Exercise set:
1. Reproduce the part of the knife-sheath thread that opens with the words containing "I decided to" and closes with "Nicely done!", putting "scabbard" everywhere "sheath" appears.
2. Answer these questions using the knife-sheath thread:
(a) What wood are the knife handles made of?
(b) Which dye was used on the leather?
(c) What tool was used to mark where the stitches would go?
3. Continue the forum thread about the knife handles and leather sheaths from where it stops.

Text block:
━━━━━━━━━━━━━━━━━━━━
# I may be headed down a dark path.....



## MKTacop (Jul 19, 2016)

I decided to make a few more knife handles for my brother's-in-law. Then I decided that a nylon sheath just wouldn't do and tried my hand at leather working. After a little experimentation, I made my first custom sheath for the knife I posted a while back.

This past weekend I made the knife handle for one of my BILs, and made a sheath for it as well. Knife handles are Honduran Rosewood.

Reactions: Like 9 | EyeCandy! 4 | Way Cool 5


----------



## Jim Beam (Jul 19, 2016)

Nicely done!

Reactions: Thank You! 1


----------



## Jack "Pappy" Lewis (Jul 19, 2016)

hey hey hey that is cool.... how do you get such a uniform pattern on your stitches?

Reactions: Thank You! 1


----------



## David Van Asperen (Jul 19, 2016)

Awesome and more

Reactions: Thank You! 1


----------



## MKTacop (Jul 19, 2016)

Jack "Pappy" Lewis said:


> hey hey hey that is cool.... how do you get such a uniform pattern on your stitches?



I used the overstitch wheel to mark where the stiches would go, then used an awl to make the intentions a little deeper. I drilled the holes on my drill press then stitched it by hand.

Reactions: Like 1


----------



## Jack "Pappy" Lewis (Jul 19, 2016)

I will have to do that I usually just drill mine out. what did you use for the dye?


----------



## MKTacop (Jul 19, 2016)

Jack "Pappy" Lewis said:


> I will have to do that I usually just drill mine out. what did you use for the dye?


I used Fiebings Dark Brown. I coated the leather then wiped it off with paper towels almost immediately. Now that it's fully dry, it's lighter than it was in those photos.


----------



## Spinartist (Jul 19, 2016)

VERY NICE!!

Reactions: Thank You! 1


----------



## robert flynt (Jul 19, 2016)
━━━━━━━━━━━━━━━━━━━━
Supplied data:
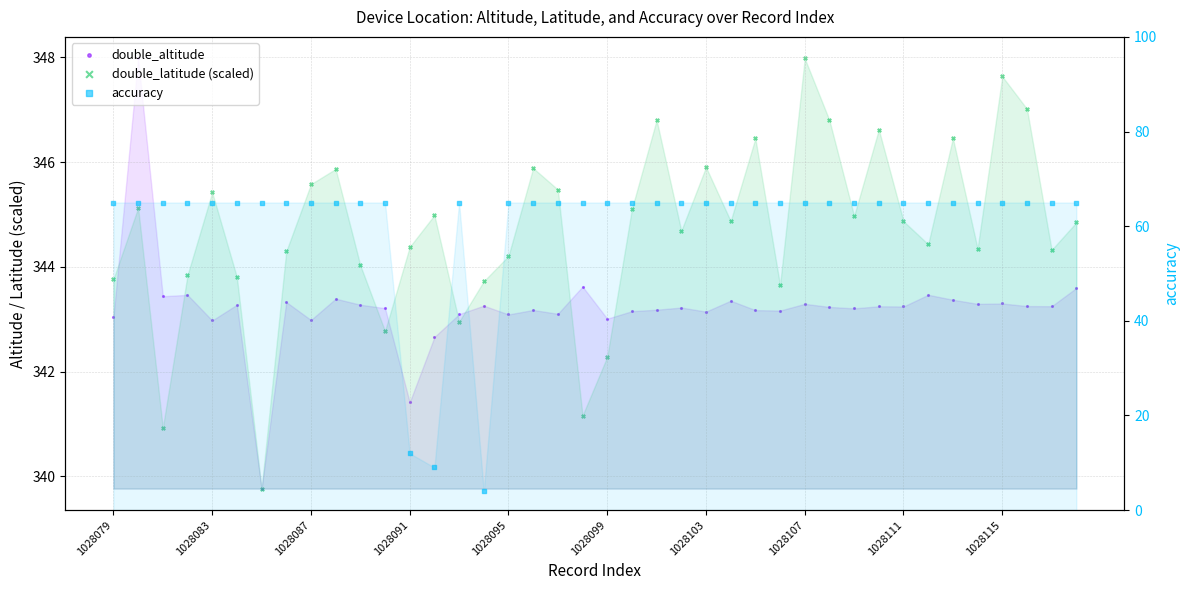

What are all the series names shown in the legend?

double_altitude, double_latitude (scaled), accuracy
━━━━━━━━━━━━━━━━━━━━
Task-by-task answers:
1.
I decided to make a few more knife handles for my brother's-in-law. Then I decided that a nylon scabbard just wouldn't do and tried my hand at leather working. After a little experimentation, I made my first custom scabbard for the knife I posted a while back.

This past weekend I made the knife handle for one of my BILs, and made a scabbard for it as well. Knife handles are Honduran Rosewood.

Reactions: Like 9 | EyeCandy! 4 | Way Cool 5


----------



## Jim Beam (Jul 19, 2016)

Nicely done!

2.
(a) Honduran Rosewood
(b) Fiebings Dark Brown
(c) An overstitch wheel

3.
Nicely done! If you use acetone to wet shape it will darken the leather when it dries and you can also melt paraffin and clear shoe polish, paraffin and mink oil or even with johnson paste wax, heat your sheaths and apply the hot mix. This will soak in if hot enough and when dry it will give the sheath a nice petina as well as stiffen the sheath.

Reactions: Like 1 | Thank You! 1 | Informative 3


----------



## MKTacop (Jul 19, 2016)

robert flynt said:


> Nicely done! If you use acetone to wet shape it will darken the leather when it dries and you can also melt paraffin and clear shoe polish, paraffin and mink oil or even with johnson paste wax, heat your sheaths and apply the hot mix. This will soak in if hot enough and when dry it will give the sheath a nice petina as well as stiffen the sheath.


Thanks for the good information!


----------



## ironman123 (Jul 19, 2016)

Very, very nice.

Reactions: Thank You! 1


----------



## David Hill (Jul 19, 2016)

Really nice!!
Great---now I'm adding more stuff to my "to do" list.

Reactions: Thank You! 1


----------



## Nature Man (Jul 20, 2016)

Great package! Love the knife & sheath. Chuck

Reactions: Thank You! 1


----------



## NYWoodturner (Jul 20, 2016)

Nice,y done Buddy !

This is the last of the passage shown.